Bologna, 13 maggio 2024 – La storia dell’equitazione porta spesso in ambienti del tutto esclusivi. Il lavoro del cavallo montato ai livelli di tecnica più raffinata era necessario alle sfere sociali più elevate. Logico che anche la maggior parte dei grandi cavallerizzi fosse di nobili natali o si muovesse comunque con disinvoltura nell’ambito di corte.
Una ambientazione grandiosa come quella del Louvre pare accordarsi bene alla nostra tesi: architetture imponenti, bagliori d’oro che si inseguono ovunque e una ricchezza espositiva che lascia ad occhi spalancati.
Eppure anche dentro la grandeur del Louvre possiamo trovare quel filo, quasi invisibile ma solidissimo, che lega il cavallo da alta scuola a quello destinato all’uso più semplice e quotidiano.
Che per quanto siano diversi i loro compiti sono sempre creature della stessa razza, con gli stessi meccanismi mentali e fisici e la stessa sensibilità.
E questo filo non lega solo i cavalli ma anche i loro cugini dalle lunghe orecchie. Proprio nella Sala del Maneggio del Louvre troviamo qualcosa che ci ricorda quanto sia apparente la distanza tra loro.
E’ merito della decorazione delle colonne che sostengono il soffitto del maneggio: su ognuna fanno bella mostra di sé panoplie di trofei di caccia, teste di destrieri armate o sbuffanti di ardore contenuto.

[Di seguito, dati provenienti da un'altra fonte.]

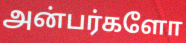
அன்பர்களோ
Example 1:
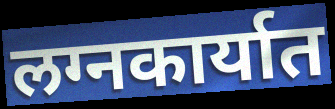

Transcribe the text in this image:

लग्नकार्यात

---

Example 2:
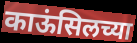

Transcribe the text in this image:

काऊंसिलच्या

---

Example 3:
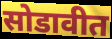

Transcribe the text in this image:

सोडावीत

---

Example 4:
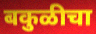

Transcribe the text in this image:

बकुळीचा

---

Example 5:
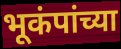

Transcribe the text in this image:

भूकंपांच्या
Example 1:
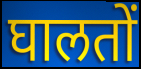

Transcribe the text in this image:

घालतों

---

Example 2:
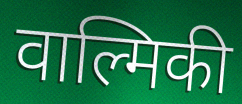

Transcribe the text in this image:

वाल्मिकी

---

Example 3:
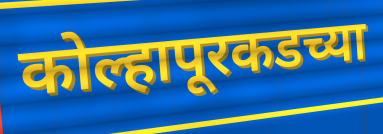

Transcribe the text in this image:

कोल्हापूरकडच्या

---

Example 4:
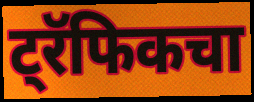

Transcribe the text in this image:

ट्रॅफिकचा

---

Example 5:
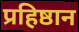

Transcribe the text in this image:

प्रहिष्ठान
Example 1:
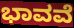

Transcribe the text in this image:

ಭಾವವೆ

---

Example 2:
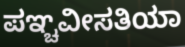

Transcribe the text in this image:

ಪಞ್ಚವೀಸತಿಯಾ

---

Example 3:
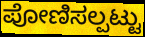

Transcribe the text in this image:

ಪೋಣಿಸಲ್ಪಟ್ಟು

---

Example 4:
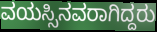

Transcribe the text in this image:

ವಯಸ್ಸಿನವರಾಗಿದ್ದರು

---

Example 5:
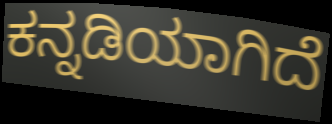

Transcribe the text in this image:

ಕನ್ನಡಿಯಾಗಿದೆ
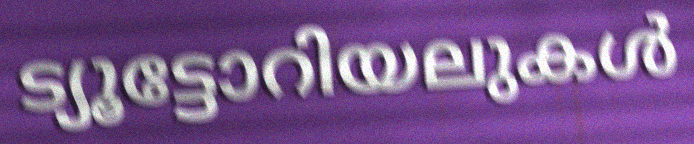
ട്യൂട്ടോറിയലുകൾ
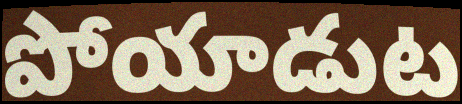
పోయాడుట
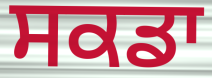
ਸਕਡਾ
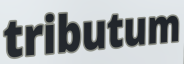
tributum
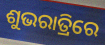
ଶୁଭରାତ୍ରିରେ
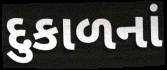
દુકાળનાં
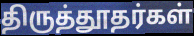
திருத்தூதர்கள்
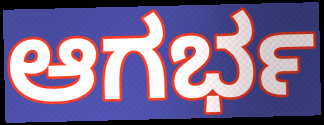
ಆಗರ್ಭ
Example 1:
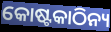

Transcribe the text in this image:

କୋଷ୍ଟକାଠିନ୍ୟ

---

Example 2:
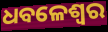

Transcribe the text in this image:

ଧବଳେଶ୍ଵର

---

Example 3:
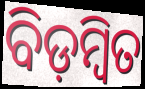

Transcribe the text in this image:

ବିଡ଼ମ୍ବିତ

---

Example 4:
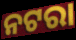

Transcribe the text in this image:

ନଟରା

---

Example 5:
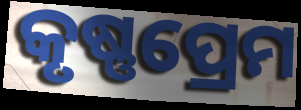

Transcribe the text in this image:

କୃଷ୍ଣପ୍ରେମ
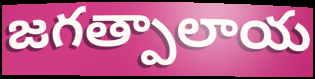
జగత్పాలాయ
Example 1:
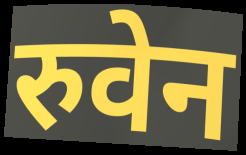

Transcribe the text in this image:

रुवेन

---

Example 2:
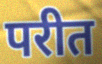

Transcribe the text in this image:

परीत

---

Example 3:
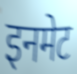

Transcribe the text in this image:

इनमेट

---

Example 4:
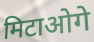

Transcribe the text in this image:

Ma la prima a destra entrando nella sala è dedicata ad asini e muli.
Con i loro bei finimenti da lavoro e i paraocchi, sono riconosciuti parte integrante della grande famiglia equina.
E come per sottolineare il concetto, in una delle gallerie del Louvre dedicate ai dipinti francesi dell’800 spicca un ritratto di Napoleone che non viene mai riprodotto sui libri di scuola: è Bonaparte valica le Alpi di Hippolyte Delaroche.
Ma non sullo stallone spagnoleggiante pezzato di David, no, e nemmeno sul suo carissimo Vizir.
Questo Napoleone sul passo del Gran San Bernardo è in sella a una mula. Che, a testa bassa e con il suo bravo pettorale in stile montanaro, porta pazientemente un Grande Corso (un po’ disilluso) verso la prossima battaglia.
Il quadro è stato dipinto nel 1850, quasi trent’anni dopo la morte dell’Imperatore.